The development raised hopes that Mr Trichet might be able to broker a deal and appease market concerns about the viability of the eurozone, where currency, bond and equity markets have been left in turmoil by the "contagion" sweeping through Greece, Spain, Portugal and other highly indebted eurozone member states.
Strictly speaking, such a bailout is illegal under the Maastricht Treaty and the European Stability and Growth Pact, though few doubt that exceptional times could justify exceptional measures, if the alternative is even greater pressure on the weaker members of the eurozone to leave.
Yesterday, credit default swap (CDS) spreads on 10-year Greek government bonds eased, from 428 to 403 basis points, representing a reduction in the cost of insuring such paper against default.

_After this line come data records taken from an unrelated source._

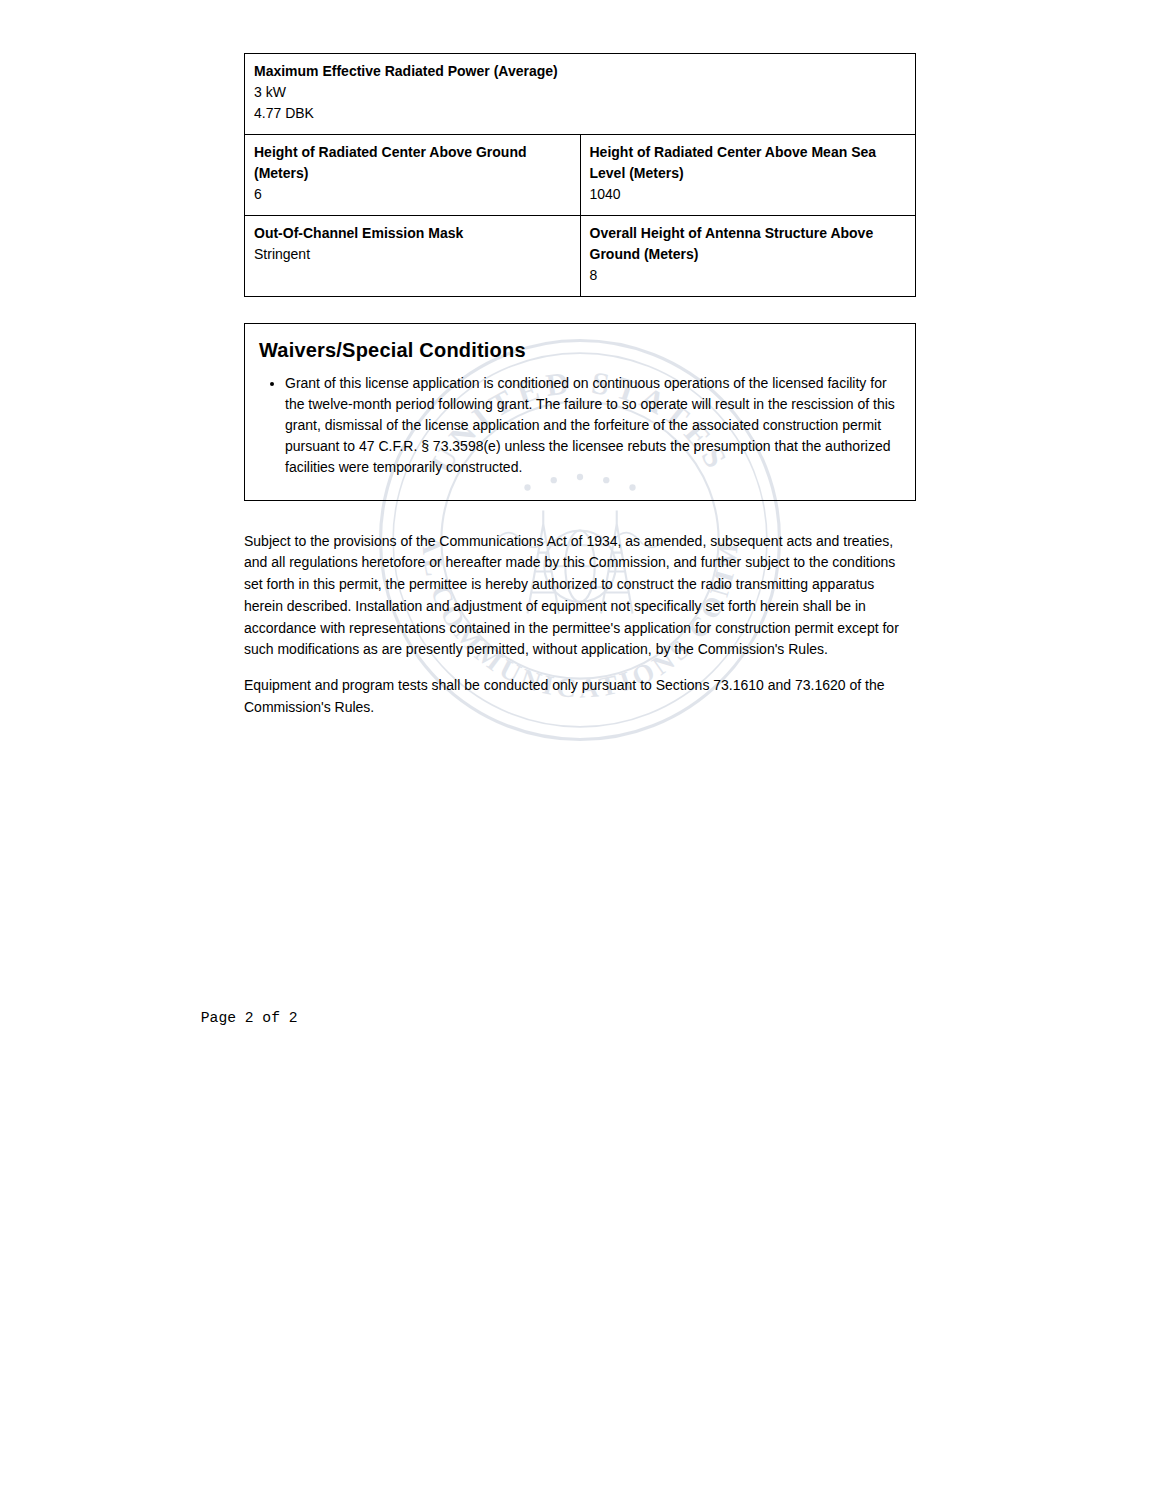UNITED STATES FEDERAL COMMUNICATIONS COMMISSION
| Maximum Effective Radiated Power (Average) 3 kW 4.77 DBK |
| Height of Radiated Center Above Ground (Meters) 6 | Height of Radiated Center Above Mean Sea Level (Meters) 1040 |
| Out-Of-Channel Emission Mask Stringent | Overall Height of Antenna Structure Above Ground (Meters) 8 |
Waivers/Special Conditions
Grant of this license application is conditioned on continuous operations of the licensed facility for the twelve-month period following grant. The failure to so operate will result in the rescission of this grant, dismissal of the license application and the forfeiture of the associated construction permit pursuant to 47 C.F.R. § 73.3598(e) unless the licensee rebuts the presumption that the authorized facilities were temporarily constructed.
Subject to the provisions of the Communications Act of 1934, as amended, subsequent acts and treaties, and all regulations heretofore or hereafter made by this Commission, and further subject to the conditions set forth in this permit, the permittee is hereby authorized to construct the radio transmitting apparatus herein described. Installation and adjustment of equipment not specifically set forth herein shall be in accordance with representations contained in the permittee's application for construction permit except for such modifications as are presently permitted, without application, by the Commission's Rules.
Equipment and program tests shall be conducted only pursuant to Sections 73.1610 and 73.1620 of the Commission's Rules.
Page 2 of 2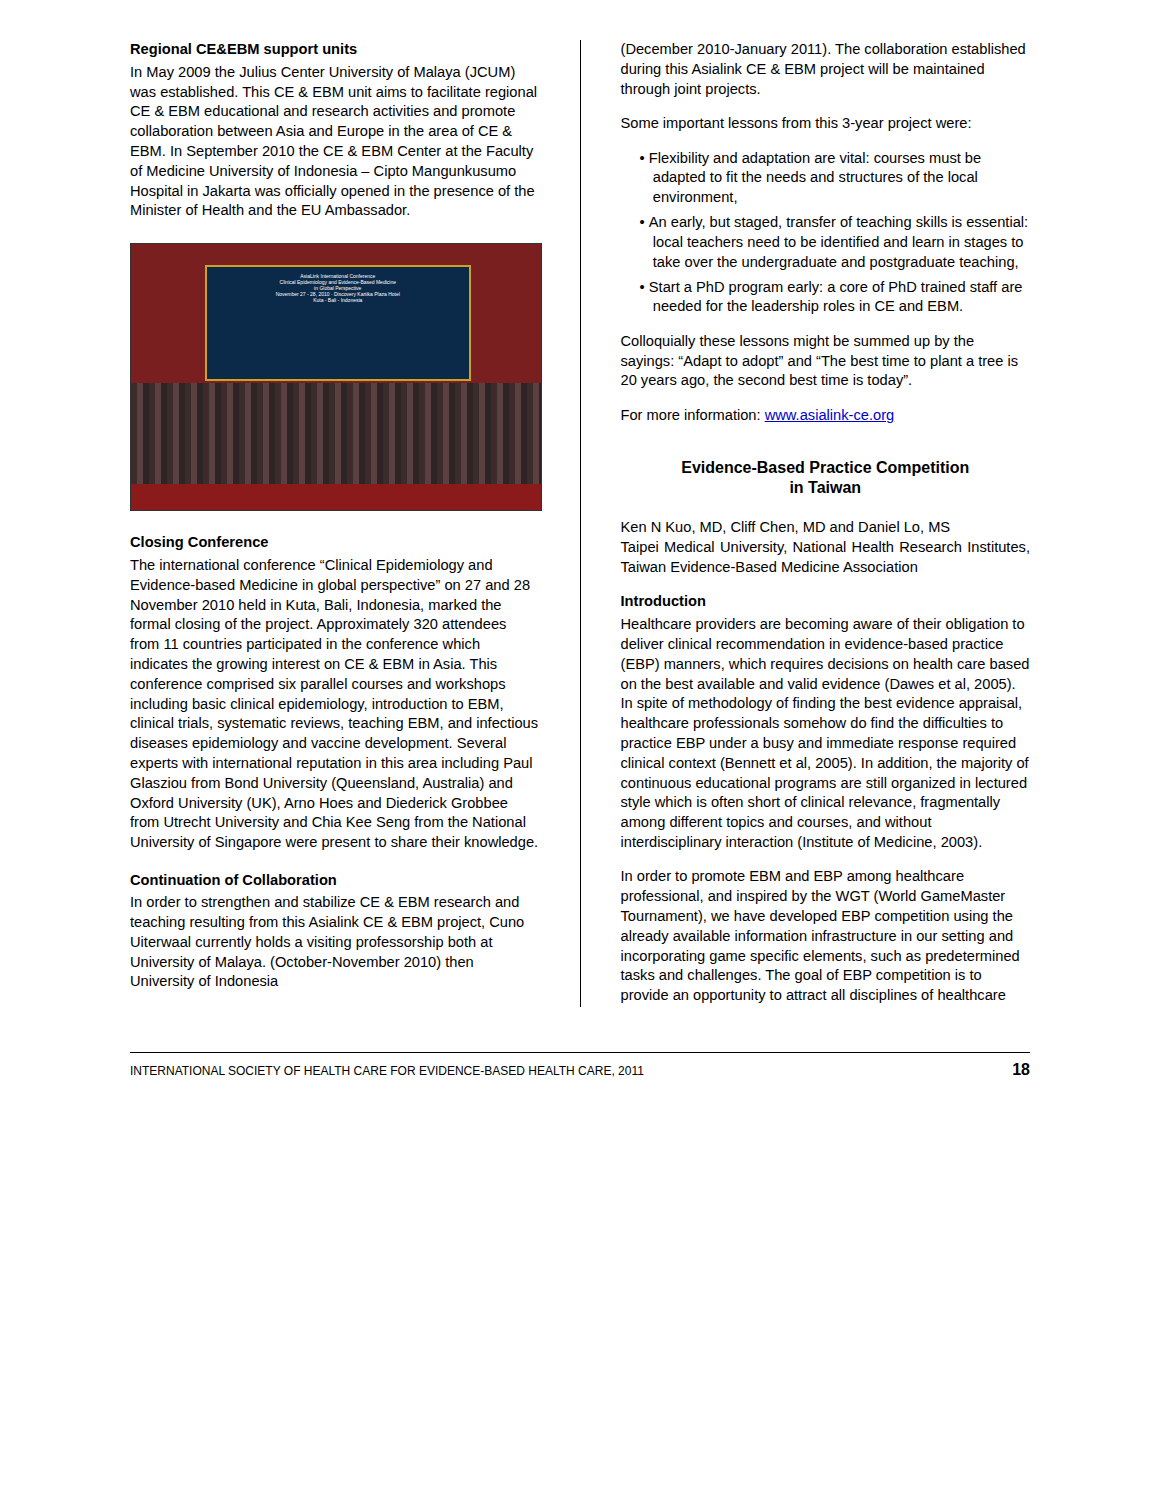Regional CE&EBM support units
In May 2009 the Julius Center University of Malaya (JCUM) was established. This CE & EBM unit aims to facilitate regional CE & EBM educational and research activities and promote collaboration between Asia and Europe in the area of CE & EBM. In September 2010 the CE & EBM Center at the Faculty of Medicine University of Indonesia – Cipto Mangunkusumo Hospital in Jakarta was officially opened in the presence of the Minister of Health and the EU Ambassador.
AsiaLink International Conference
Clinical Epidemiology and Evidence-Based Medicine
in Global Perspective
November 27 - 28, 2010 · Discovery Kartika Plaza Hotel
Kuta - Bali - Indonesia
Closing Conference
The international conference “Clinical Epidemiology and Evidence-based Medicine in global perspective” on 27 and 28 November 2010 held in Kuta, Bali, Indonesia, marked the formal closing of the project. Approximately 320 attendees from 11 countries participated in the conference which indicates the growing interest on CE & EBM in Asia. This conference comprised six parallel courses and workshops including basic clinical epidemiology, introduction to EBM, clinical trials, systematic reviews, teaching EBM, and infectious diseases epidemiology and vaccine development. Several experts with international reputation in this area including Paul Glasziou from Bond University (Queensland, Australia) and Oxford University (UK), Arno Hoes and Diederick Grobbee from Utrecht University and Chia Kee Seng from the National University of Singapore were present to share their knowledge.
Continuation of Collaboration
In order to strengthen and stabilize CE & EBM research and teaching resulting from this Asialink CE & EBM project, Cuno Uiterwaal currently holds a visiting professorship both at University of Malaya. (October-November 2010) then University of Indonesia
(December 2010-January 2011). The collaboration established during this Asialink CE & EBM project will be maintained through joint projects.
Some important lessons from this 3-year project were:
Flexibility and adaptation are vital: courses must be adapted to fit the needs and structures of the local environment,
An early, but staged, transfer of teaching skills is essential: local teachers need to be identified and learn in stages to take over the undergraduate and postgraduate teaching,
Start a PhD program early: a core of PhD trained staff are needed for the leadership roles in CE and EBM.
Colloquially these lessons might be summed up by the sayings: “Adapt to adopt” and “The best time to plant a tree is 20 years ago, the second best time is today”.
For more information: www.asialink-ce.org
Evidence-Based Practice Competition
in Taiwan
Ken N Kuo, MD, Cliff Chen, MD and Daniel Lo, MS
Taipei Medical University, National Health Research Institutes, Taiwan Evidence-Based Medicine Association
Introduction
Healthcare providers are becoming aware of their obligation to deliver clinical recommendation in evidence-based practice (EBP) manners, which requires decisions on health care based on the best available and valid evidence (Dawes et al, 2005). In spite of methodology of finding the best evidence appraisal, healthcare professionals somehow do find the difficulties to practice EBP under a busy and immediate response required clinical context (Bennett et al, 2005). In addition, the majority of continuous educational programs are still organized in lectured style which is often short of clinical relevance, fragmentally among different topics and courses, and without interdisciplinary interaction (Institute of Medicine, 2003).
In order to promote EBM and EBP among healthcare professional, and inspired by the WGT (World GameMaster Tournament), we have developed EBP competition using the already available information infrastructure in our setting and incorporating game specific elements, such as predetermined tasks and challenges. The goal of EBP competition is to provide an opportunity to attract all disciplines of healthcare
INTERNATIONAL SOCIETY OF HEALTH CARE FOR EVIDENCE-BASED HEALTH CARE, 2011
18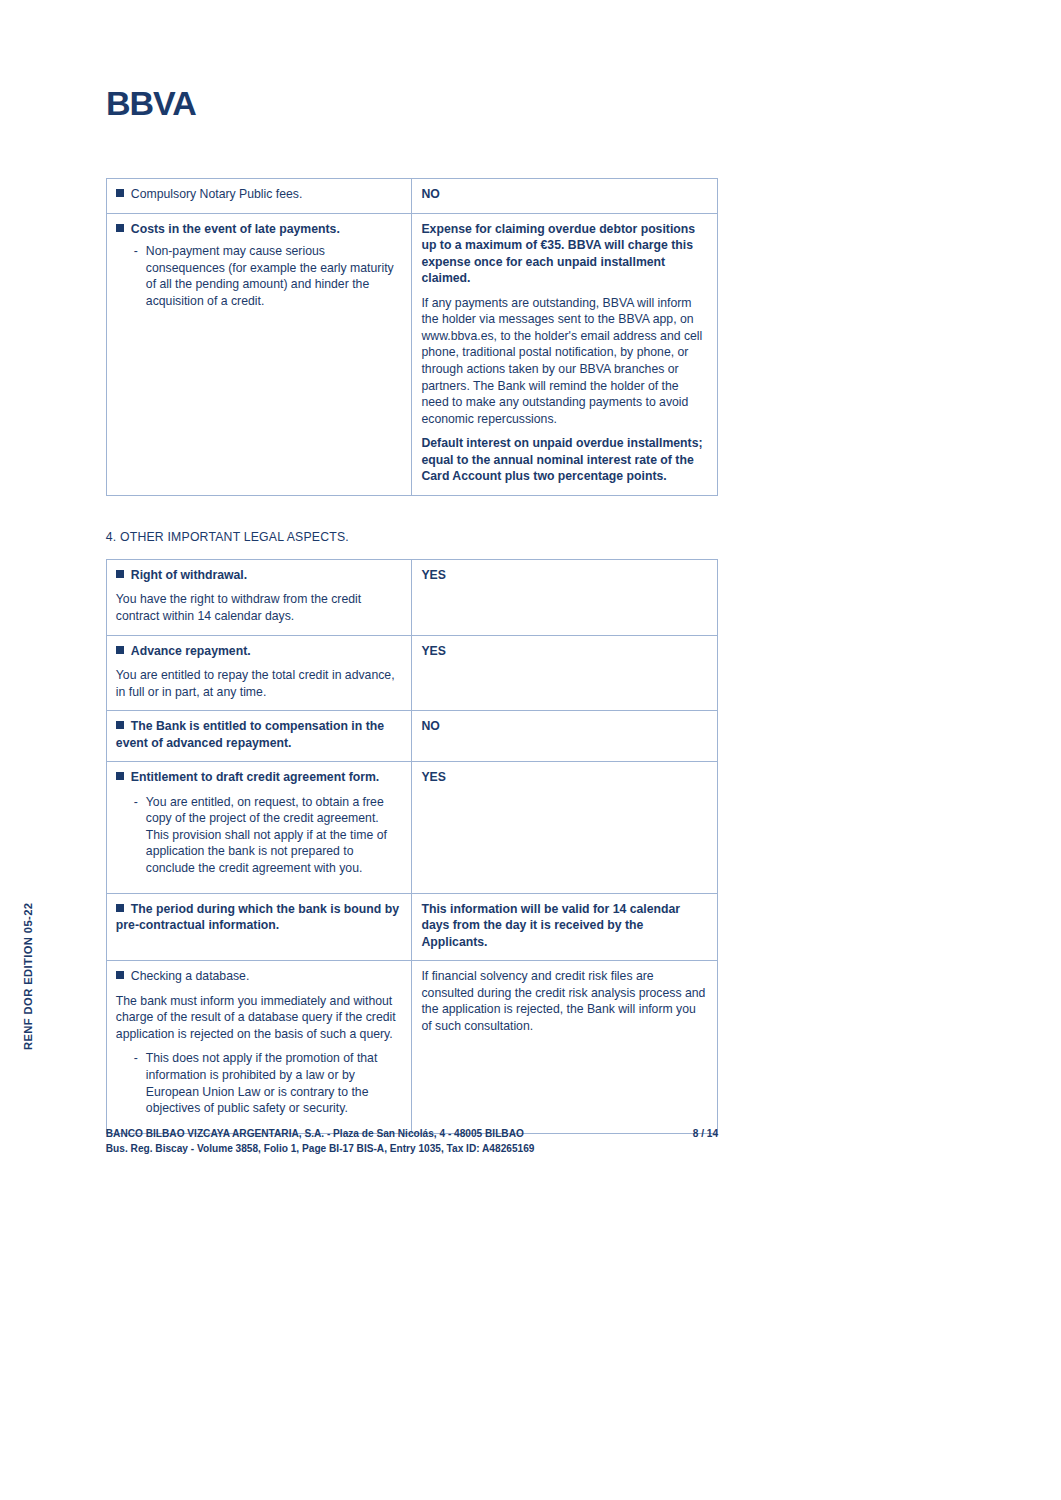BBVA
| Compulsory Notary Public fees. | NO |
| Costs in the event of late payments. Non-payment may cause serious consequences (for example the early maturity of all the pending amount) and hinder the acquisition of a credit. | Expense for claiming overdue debtor positions up to a maximum of €35. BBVA will charge this expense once for each unpaid installment claimed. If any payments are outstanding, BBVA will inform the holder via messages sent to the BBVA app, on www.bbva.es, to the holder's email address and cell phone, traditional postal notification, by phone, or through actions taken by our BBVA branches or partners. The Bank will remind the holder of the need to make any outstanding payments to avoid economic repercussions. Default interest on unpaid overdue installments; equal to the annual nominal interest rate of the Card Account plus two percentage points. |
4. OTHER IMPORTANT LEGAL ASPECTS.
| Right of withdrawal. You have the right to withdraw from the credit contract within 14 calendar days. | YES |
| Advance repayment. You are entitled to repay the total credit in advance, in full or in part, at any time. | YES |
| The Bank is entitled to compensation in the event of advanced repayment. | NO |
| Entitlement to draft credit agreement form. You are entitled, on request, to obtain a free copy of the project of the credit agreement. This provision shall not apply if at the time of application the bank is not prepared to conclude the credit agreement with you. | YES |
| The period during which the bank is bound by pre-contractual information. | This information will be valid for 14 calendar days from the day it is received by the Applicants. |
| Checking a database. The bank must inform you immediately and without charge of the result of a database query if the credit application is rejected on the basis of such a query. This does not apply if the promotion of that information is prohibited by a law or by European Union Law or is contrary to the objectives of public safety or security. | If financial solvency and credit risk files are consulted during the credit risk analysis process and the application is rejected, the Bank will inform you of such consultation. |
RENF DOR EDITION 05-22
8 / 14 BANCO BILBAO VIZCAYA ARGENTARIA, S.A. - Plaza de San Nicolás, 4 - 48005 BILBAO
Bus. Reg. Biscay - Volume 3858, Folio 1, Page BI-17 BIS-A, Entry 1035, Tax ID: A48265169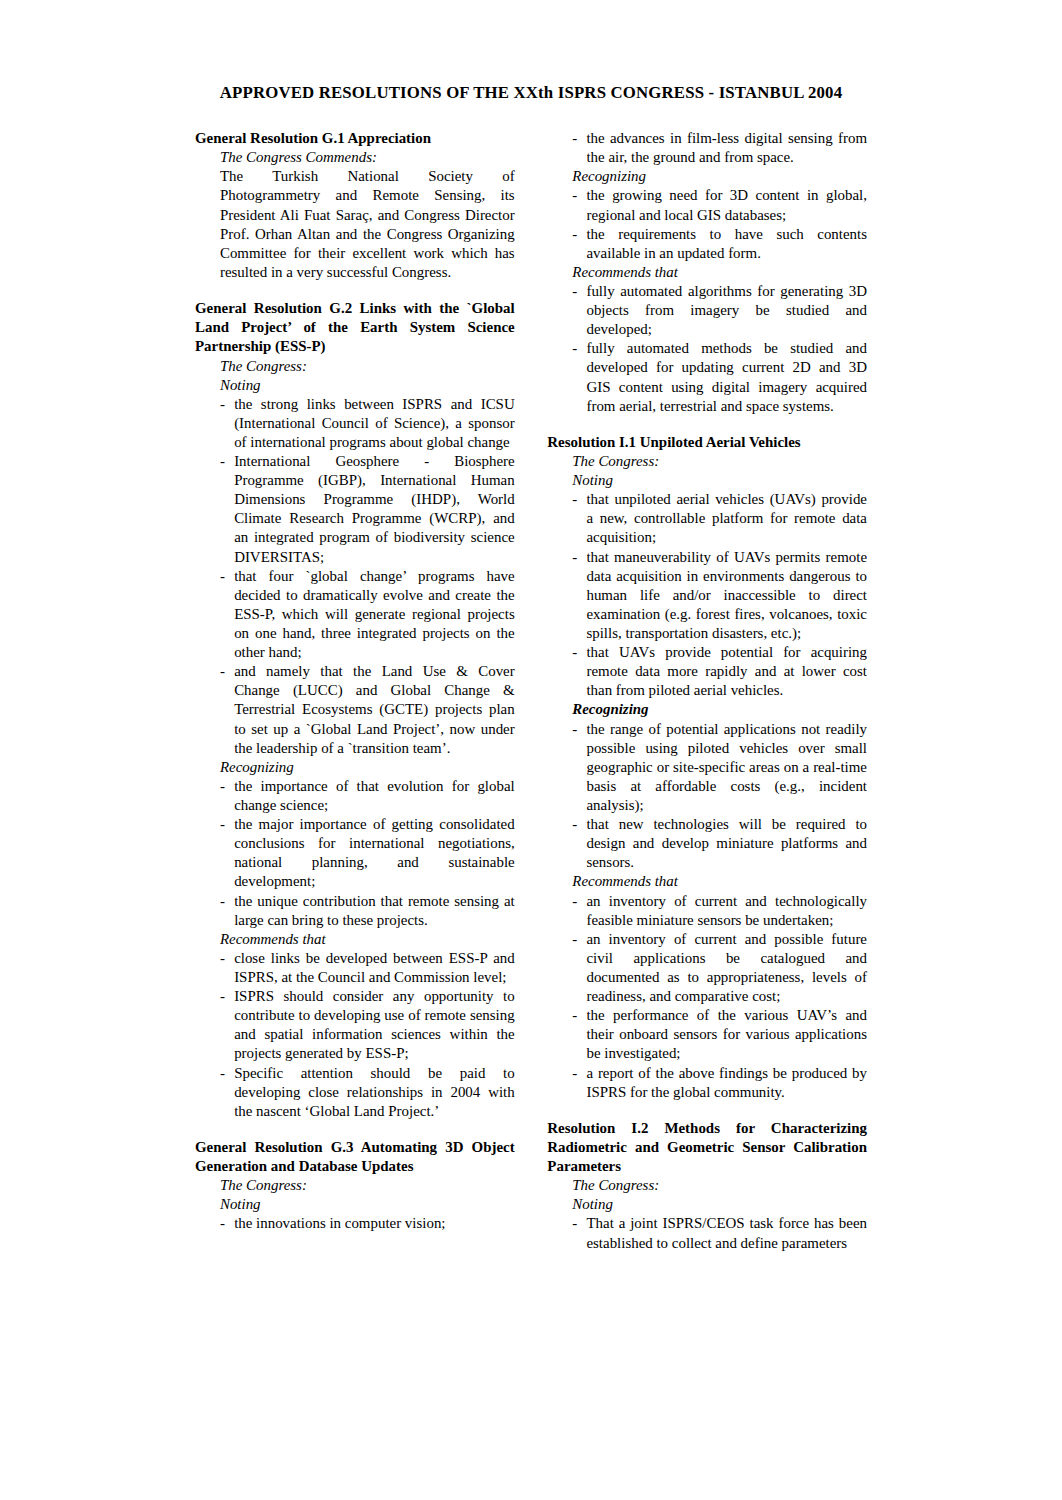APPROVED RESOLUTIONS OF THE XXth ISPRS CONGRESS - ISTANBUL 2004
General Resolution G.1 Appreciation
The Congress Commends:
The Turkish National Society of Photogrammetry and Remote Sensing, its President Ali Fuat Saraç, and Congress Director Prof. Orhan Altan and the Congress Organizing Committee for their excellent work which has resulted in a very successful Congress.
General Resolution G.2 Links with the `Global Land Project’ of the Earth System Science Partnership (ESS-P)
The Congress:
Noting
the strong links between ISPRS and ICSU (International Council of Science), a sponsor of international programs about global change
International Geosphere - Biosphere Programme (IGBP), International Human Dimensions Programme (IHDP), World Climate Research Programme (WCRP), and an integrated program of biodiversity science DIVERSITAS;
that four `global change’ programs have decided to dramatically evolve and create the ESS-P, which will generate regional projects on one hand, three integrated projects on the other hand;
and namely that the Land Use & Cover Change (LUCC) and Global Change & Terrestrial Ecosystems (GCTE) projects plan to set up a `Global Land Project’, now under the leadership of a `transition team’.
Recognizing
the importance of that evolution for global change science;
the major importance of getting consolidated conclusions for international negotiations, national planning, and sustainable development;
the unique contribution that remote sensing at large can bring to these projects.
Recommends that
close links be developed between ESS-P and ISPRS, at the Council and Commission level;
ISPRS should consider any opportunity to contribute to developing use of remote sensing and spatial information sciences within the projects generated by ESS-P;
Specific attention should be paid to developing close relationships in 2004 with the nascent ‘Global Land Project.’
General Resolution G.3 Automating 3D Object Generation and Database Updates
The Congress:
Noting
the innovations in computer vision;
the advances in film-less digital sensing from the air, the ground and from space.
Recognizing
the growing need for 3D content in global, regional and local GIS databases;
the requirements to have such contents available in an updated form.
Recommends that
fully automated algorithms for generating 3D objects from imagery be studied and developed;
fully automated methods be studied and developed for updating current 2D and 3D GIS content using digital imagery acquired from aerial, terrestrial and space systems.
Resolution I.1 Unpiloted Aerial Vehicles
The Congress:
Noting
that unpiloted aerial vehicles (UAVs) provide a new, controllable platform for remote data acquisition;
that maneuverability of UAVs permits remote data acquisition in environments dangerous to human life and/or inaccessible to direct examination (e.g. forest fires, volcanoes, toxic spills, transportation disasters, etc.);
that UAVs provide potential for acquiring remote data more rapidly and at lower cost than from piloted aerial vehicles.
Recognizing
the range of potential applications not readily possible using piloted vehicles over small geographic or site-specific areas on a real-time basis at affordable costs (e.g., incident analysis);
that new technologies will be required to design and develop miniature platforms and sensors.
Recommends that
an inventory of current and technologically feasible miniature sensors be undertaken;
an inventory of current and possible future civil applications be catalogued and documented as to appropriateness, levels of readiness, and comparative cost;
the performance of the various UAV’s and their onboard sensors for various applications be investigated;
a report of the above findings be produced by ISPRS for the global community.
Resolution I.2 Methods for Characterizing Radiometric and Geometric Sensor Calibration Parameters
The Congress:
Noting
That a joint ISPRS/CEOS task force has been established to collect and define parameters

The ECB said Trichet had changed his travel plans purely because of logistics. Even so, the attendance of the EMU central banker at a meeting of heads of government is highly significant.
Meanwhile, the Greek government once again pledged to maintain their austerity programme, promising to increase the retirement age, raise fuel taxes and accelerate reforms. Nonetheless, Greek unions plan a day of action tomorrow in protest at the government's measures.
The Greek prime minister, George Papandreou, told his cabinet that the measures "must go ahead now... with greater speed. Our primary duty now is to save the economy and reduce the debt, aiming to do so through the fairest possible solutions that will protect – as far as that is possible – the weaker and middle classes".
Mr Papandreou says that he wants to lop 4 percentage points off Greece's budget deficit next year. It is currently approaching 13 per cent of GDP, the highest in the EU, and Greece says it will be below the old Maastricht guideline of 3 per cent of GDP by 2012. Greek government bonds have suffered more than most from the uncertainty during the current crisis, with investors demanding about 4 per cent more in yield than from the equivalent German bund, the lowest eurzone risk.
A concerted effort by the EU and the ECB to guarantee Greece's debts may defuse the crisis. Referring to the various austerity programmes now under way, the president of Germany's Bundesbank, Axel Weber, told Reuters TV: "Now actions have to follow words and we are waiting for that."